Cumhurbaşkanı Erdoğan’ın sözlerinden, Ankara’daki incelemeler sonucunda, Japon-Fransız ortaklığıyla Sinop’ta nükleer santral yapımı projesinin fiilen durdurulduğu anlaşılıyor. Japon gazetesi Nikkei’nin Türkiye ekonomisindeki küçülmeyi sorması üzerine, Erdoğan’ın 23 Haziran İstanbul seçimini de kast ederek, seçim süreciyle birlikte siyasi belirsizliklerin son bulduğunu, Türkiye’nin yapısal reformlarla 2020’den itibaren normal seyrine döneceğini ve bu çerçevede kamu maliyesi ile makroekonomik görünümün yeniden belirleneceğini söylediği bildiriliyor. Japonya seyahatinde Erdoğan’a eşlik eden Hazine ve Maliye Bakanı damadı Berat Albayrak, 8-9 Haziran tarihlerinde yapılan G20 Hazine ve Maliye Bakanları Zirve toplantısına katılmamış, bakanlık yetkilileri Albayrak’ın Erdoğan’ın heyeti içinde Japonya’da olacağını söylemişti.

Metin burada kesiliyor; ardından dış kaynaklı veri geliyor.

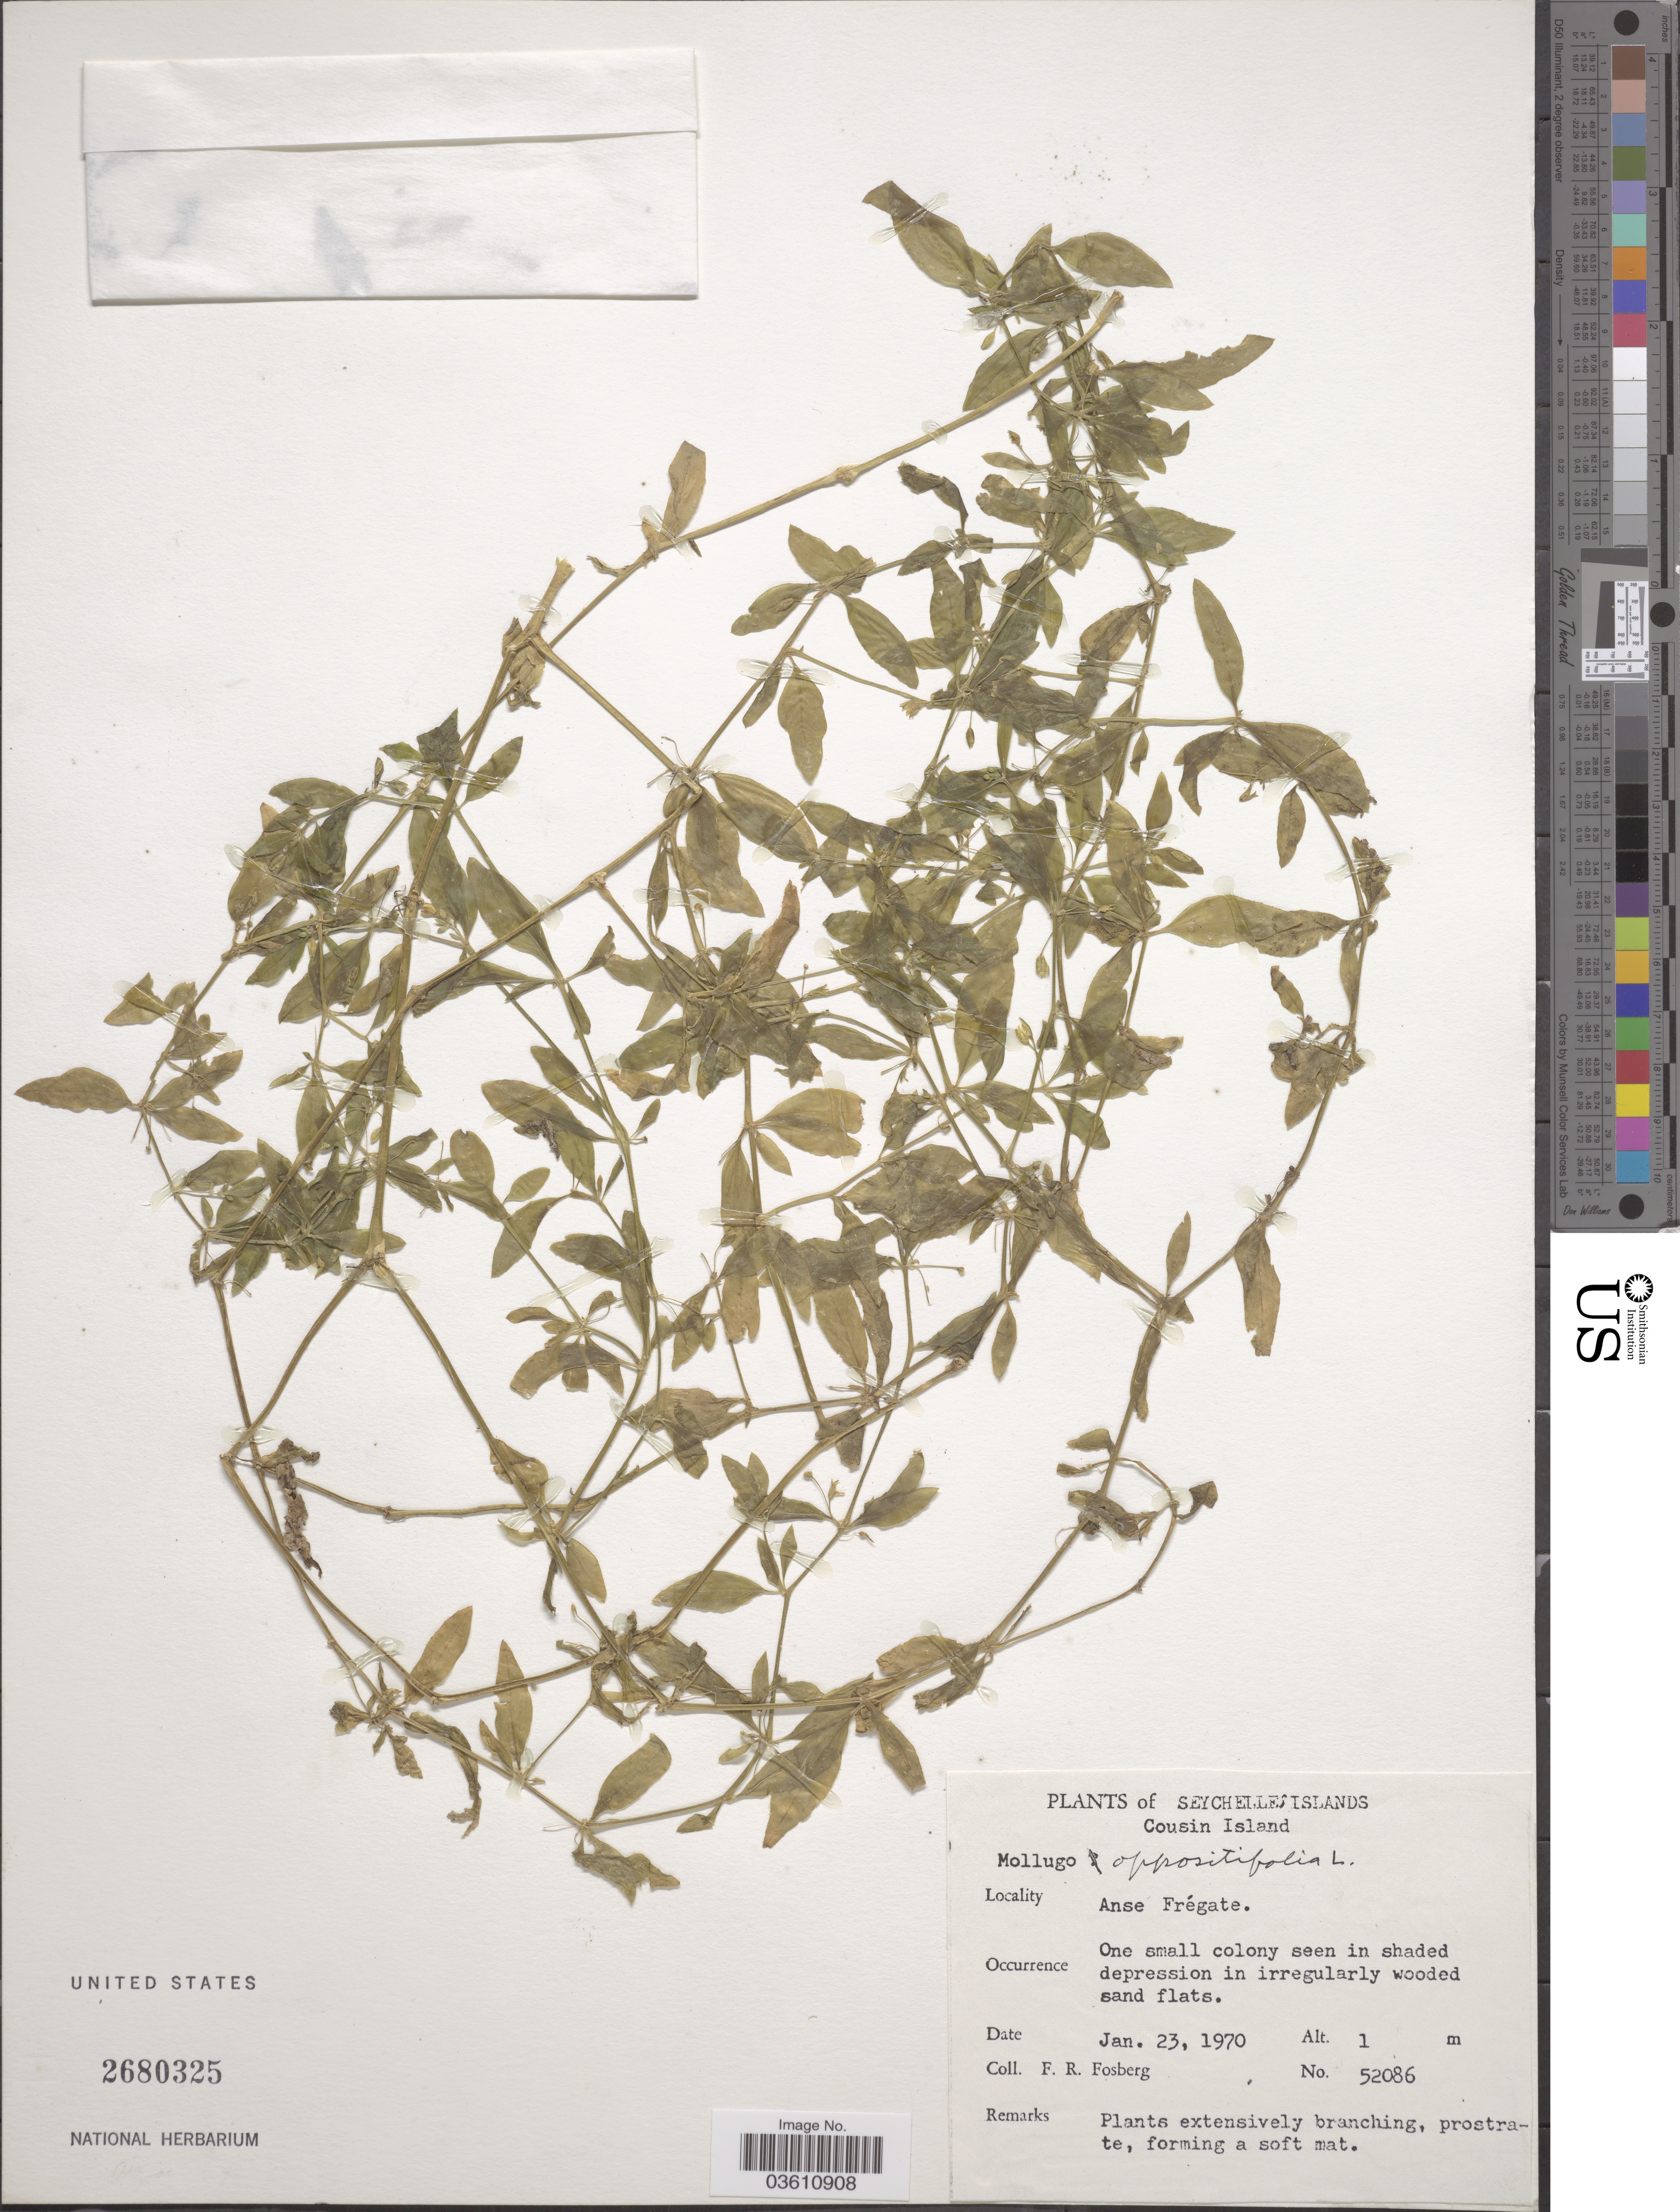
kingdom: Plantae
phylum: Tracheophyta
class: Magnoliopsida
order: Caryophyllales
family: Molluginaceae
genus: Glinus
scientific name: Glinus oppositifolius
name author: (L.) Aug. DC.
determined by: Strong, Mark T., (BOT), Smithsonian Institution - National Museum of Natural History (UNITED STATES)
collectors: F. R. Fosberg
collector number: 52086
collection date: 1970-01-23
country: Seychelles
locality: Cousin Island. Anse Frégate.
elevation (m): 1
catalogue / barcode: US 2680325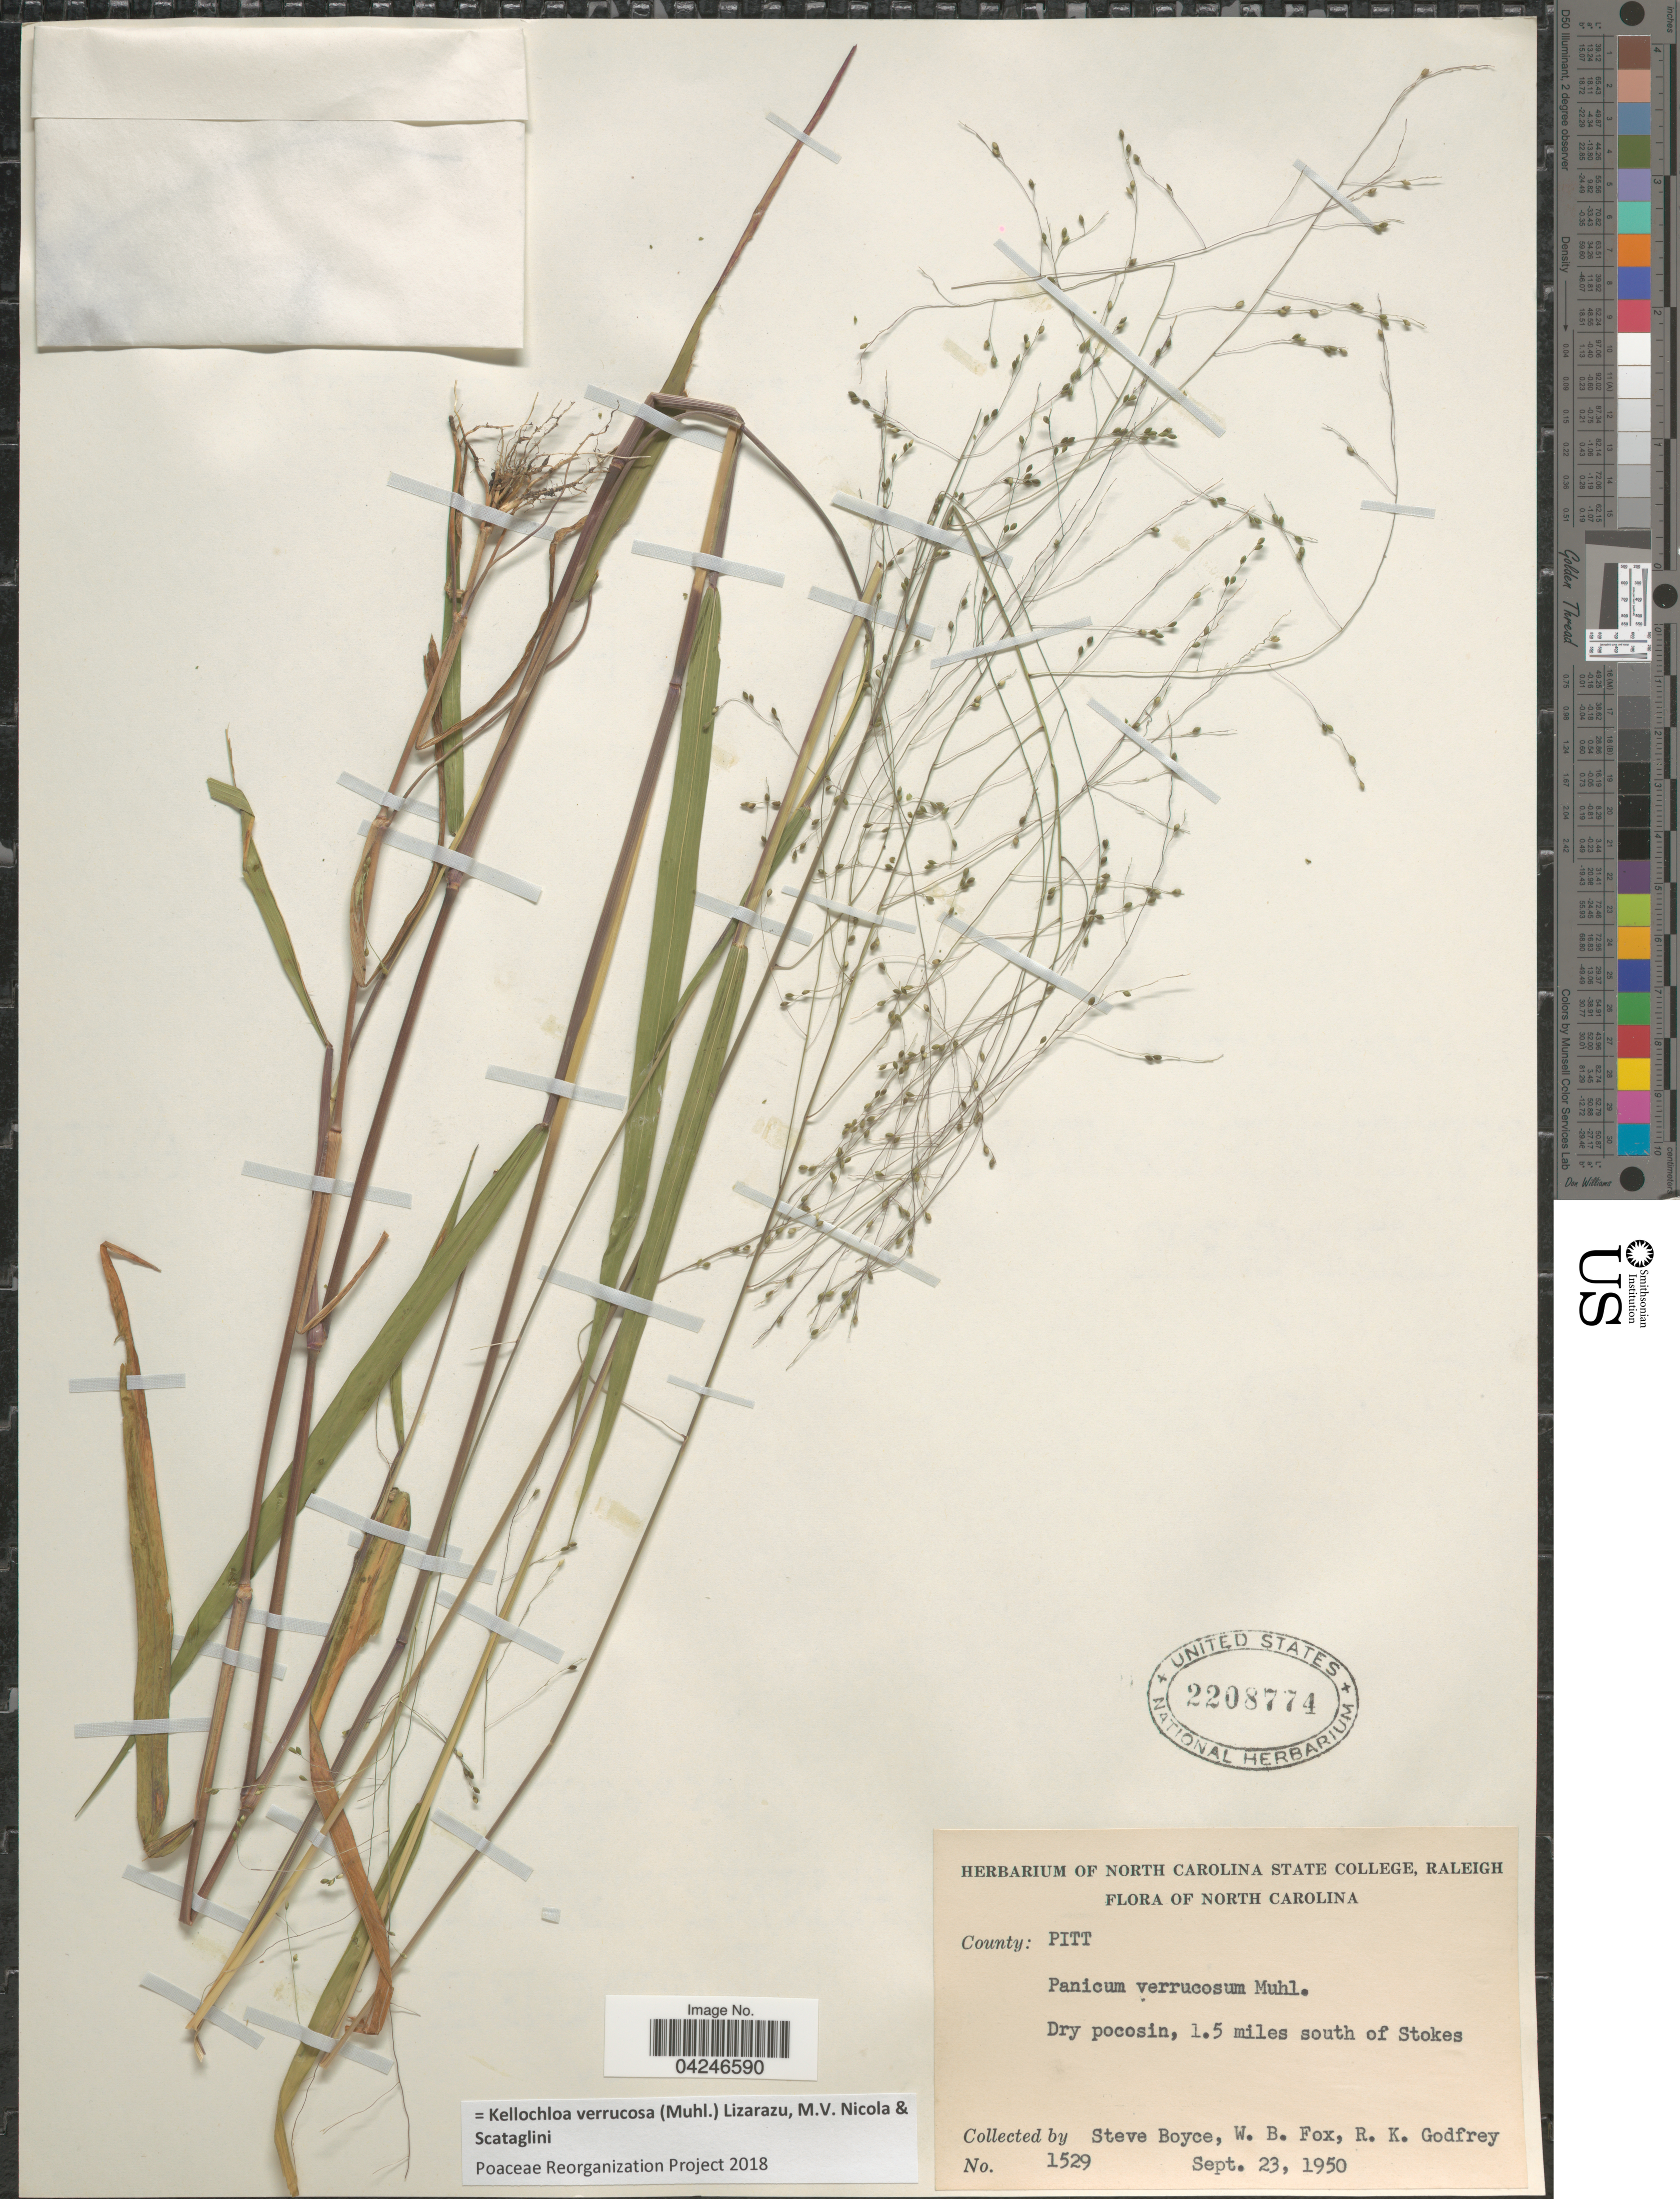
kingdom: Plantae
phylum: Tracheophyta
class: Liliopsida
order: Poales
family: Poaceae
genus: Kellochloa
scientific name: Kellochloa verrucosa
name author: (Muhl.) Lizarazu et al.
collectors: S. Boyce, W. B. Fox & R. K. Godfrey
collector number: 1529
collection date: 1950-09-23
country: United States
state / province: North Carolina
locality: County: Pitt. Dry pocosin, 1.5 miles south of Stokes.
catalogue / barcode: US 2208774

Bir son not: Erdoğan, 2013’teki anlaşmanın imzalanması sırasında, bu anlaşma karşılığında Japonya Başbakanı Abe’den Tokyo’nun 2020’de Olimpiyat Oyunları adaylığından İstanbul lehine çekilmesini istediğini söyleyerek, başvurunun resmen şehir tarafından yapıldığına işaretle, “Herhalde Tokyo Valisine talimat verecektir” demişti. O talimat muhtemelen hiç gitmedi ki, Erdoğan-Abe görüşmesinden 3 ay kadar sonra, 2013’te yapılan seçimde İstanbul kaybetmiş, 2020 Olimpiyat Oyunlarının Tokyo’da yapılması kararlaştırılmıştı.